## Your task
Figure out how many lines in these records contain "width". Only the number belongs in the reply.

-------- Data for the task --------

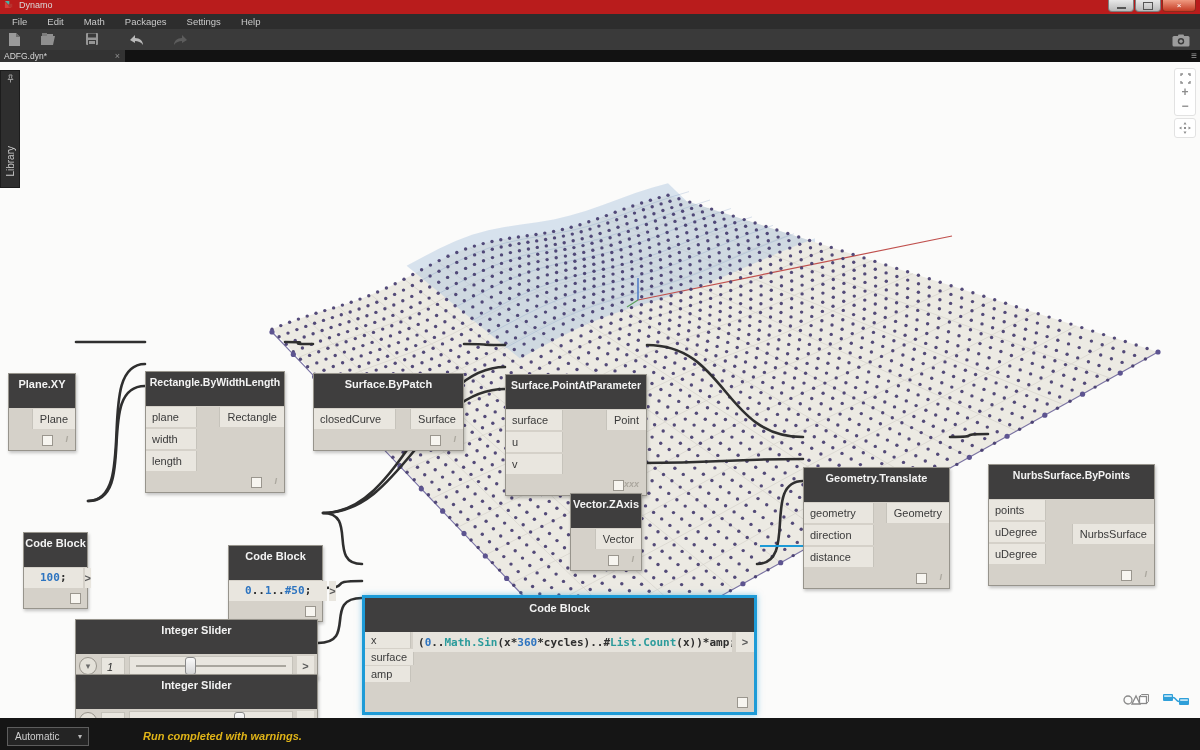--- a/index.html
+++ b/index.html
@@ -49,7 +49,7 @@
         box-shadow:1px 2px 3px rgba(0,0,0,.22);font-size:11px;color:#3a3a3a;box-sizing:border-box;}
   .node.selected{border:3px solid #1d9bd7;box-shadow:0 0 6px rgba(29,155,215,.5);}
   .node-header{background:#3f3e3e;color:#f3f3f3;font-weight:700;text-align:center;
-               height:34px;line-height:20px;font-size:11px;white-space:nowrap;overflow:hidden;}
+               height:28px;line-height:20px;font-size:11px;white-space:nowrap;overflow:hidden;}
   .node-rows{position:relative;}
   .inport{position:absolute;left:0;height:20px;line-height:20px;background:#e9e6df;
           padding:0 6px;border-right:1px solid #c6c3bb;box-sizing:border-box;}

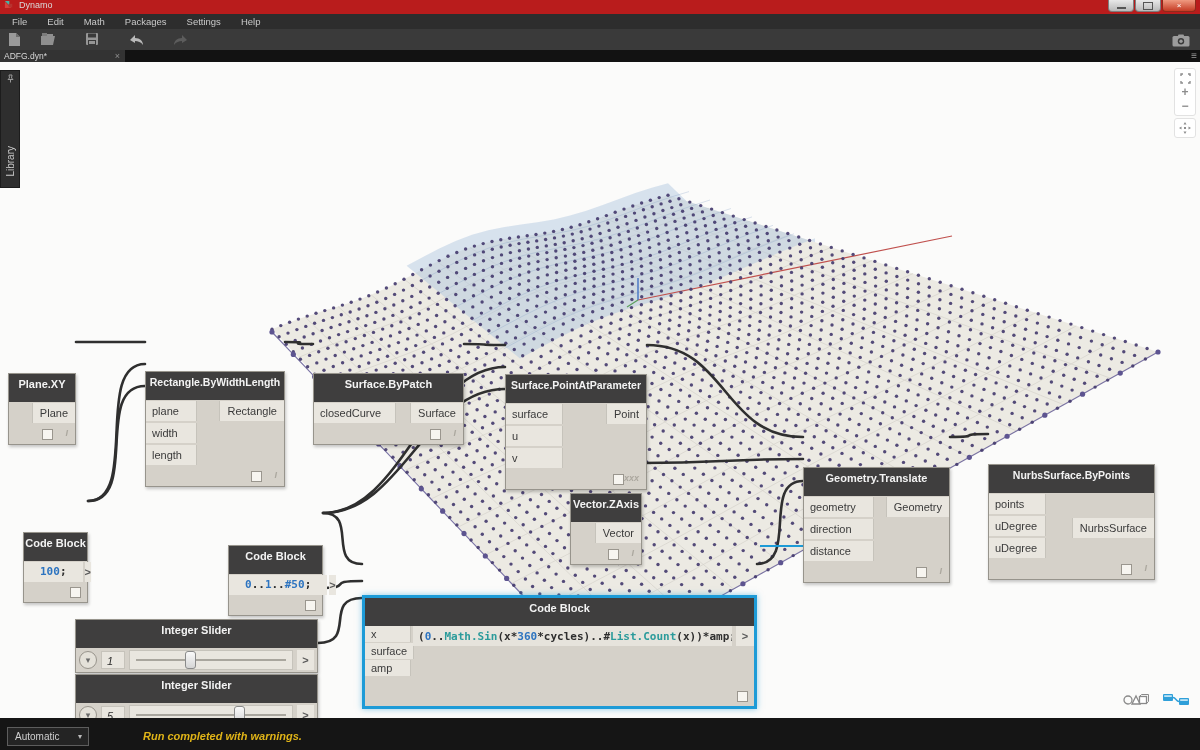--- a/index.html
+++ b/index.html
@@ -62,7 +62,7 @@
   .code{font-family:"DejaVu Sans Mono",monospace;font-size:11px;font-weight:700;white-space:nowrap;}
   .c-n{color:#2d74c0;} .c-f{color:#2b9b9b;} .c-p{color:#2e2e2e;}
   .code-row{display:flex;height:20px;margin-top:1px;}
-  .code-box{flex:1;background:#e9e6df;line-height:20px;padding:0 16px;}
+  .code-box{flex:1;background:#e9e6df;line-height:20px;padding:0 4px;}
   .gt-box{width:17px;background:#e9e6df;margin-left:2px;line-height:20px;text-align:center;
           color:#5a5a5a;font-weight:700;font-size:11px;}
   .slider-body{height:24px;display:flex;align-items:center;padding:0 3px;gap:4px;}

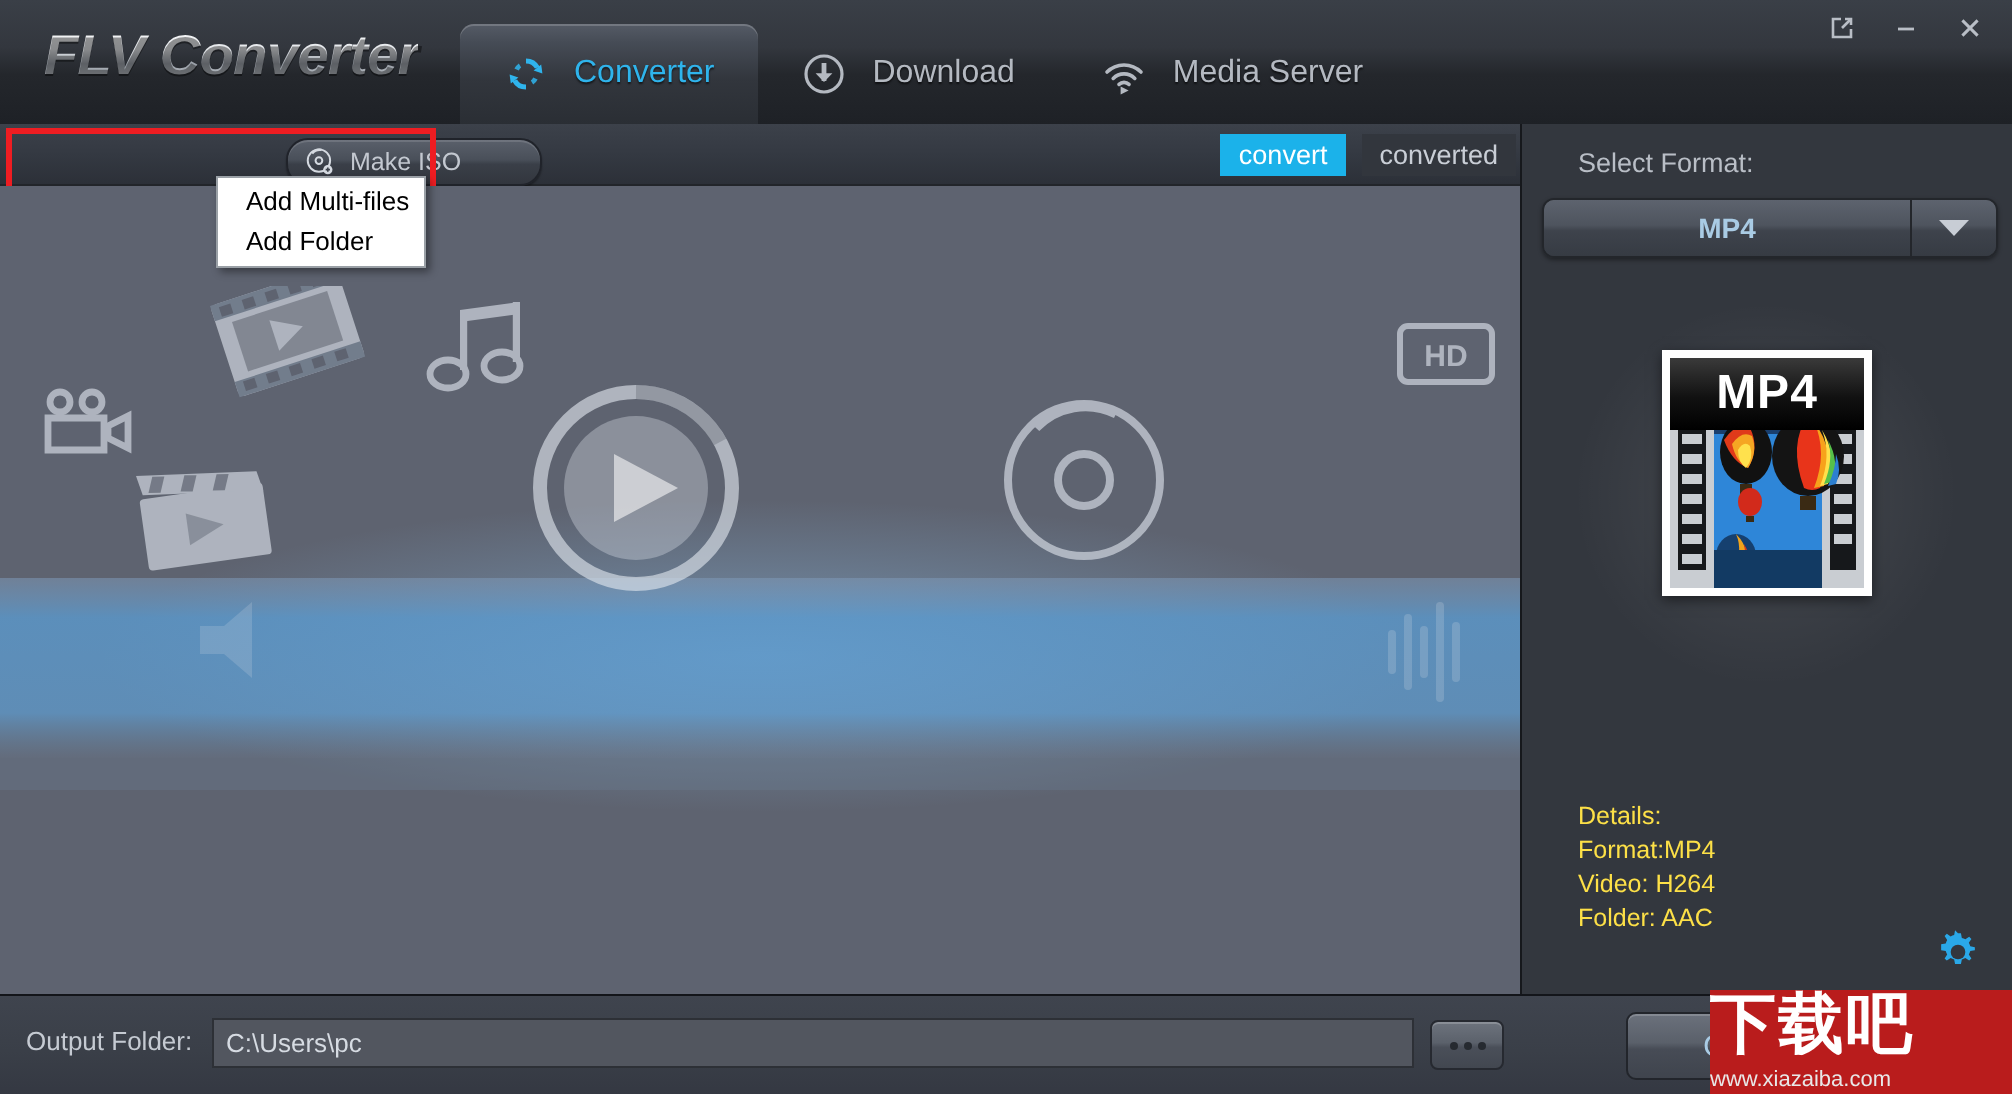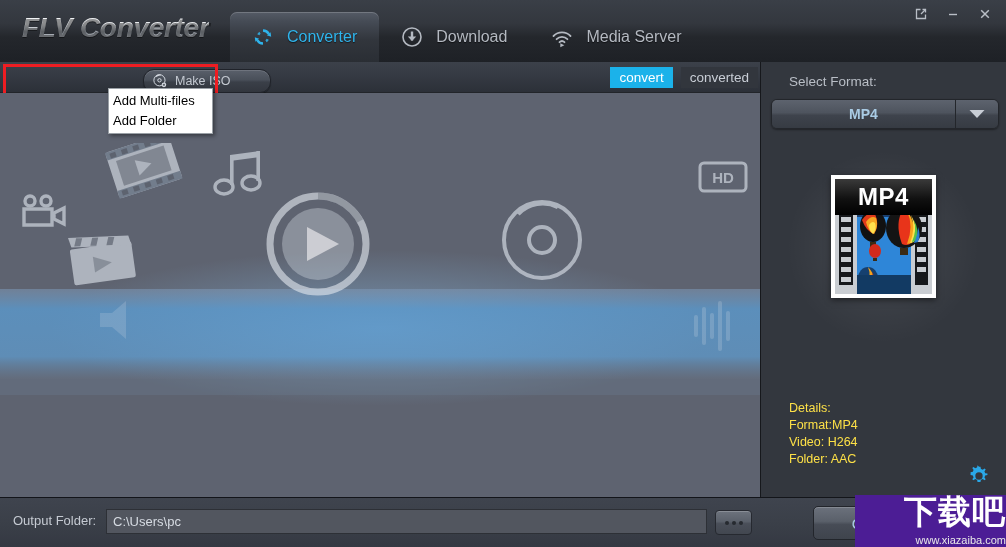--- a/index.html
+++ b/index.html
@@ -160,7 +160,7 @@
   .dropdown-item {
     font-size: 13px;
     color: #000;
-    padding: 1px 6px 2px 4px;
+    padding: 1px 6px 2px 14px;
     line-height: 17px;
     white-space: nowrap;
     cursor: pointer;

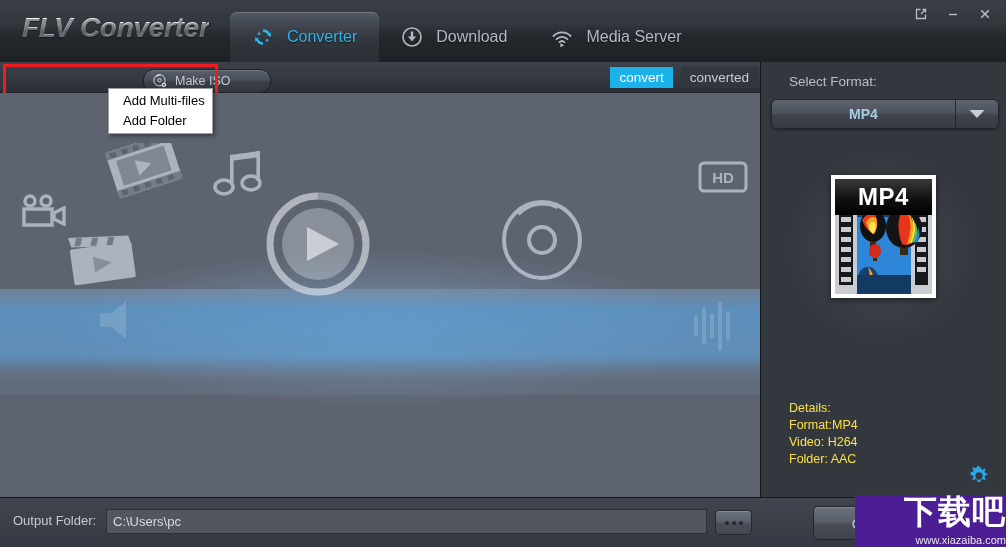--- a/index.html
+++ b/index.html
@@ -347,11 +347,11 @@
     position: absolute;
     left: 855px; top: 495px;
     width: 151px; height: 52px;
-    background: #4c1d95;
+    background: #b91c1c;
     z-index: 60;
     display: flex;
     flex-direction: column;
-    align-items: flex-end;
+    align-items: flex-start;
     justify-content: center;
     overflow: hidden;
   }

--------

## Result below
2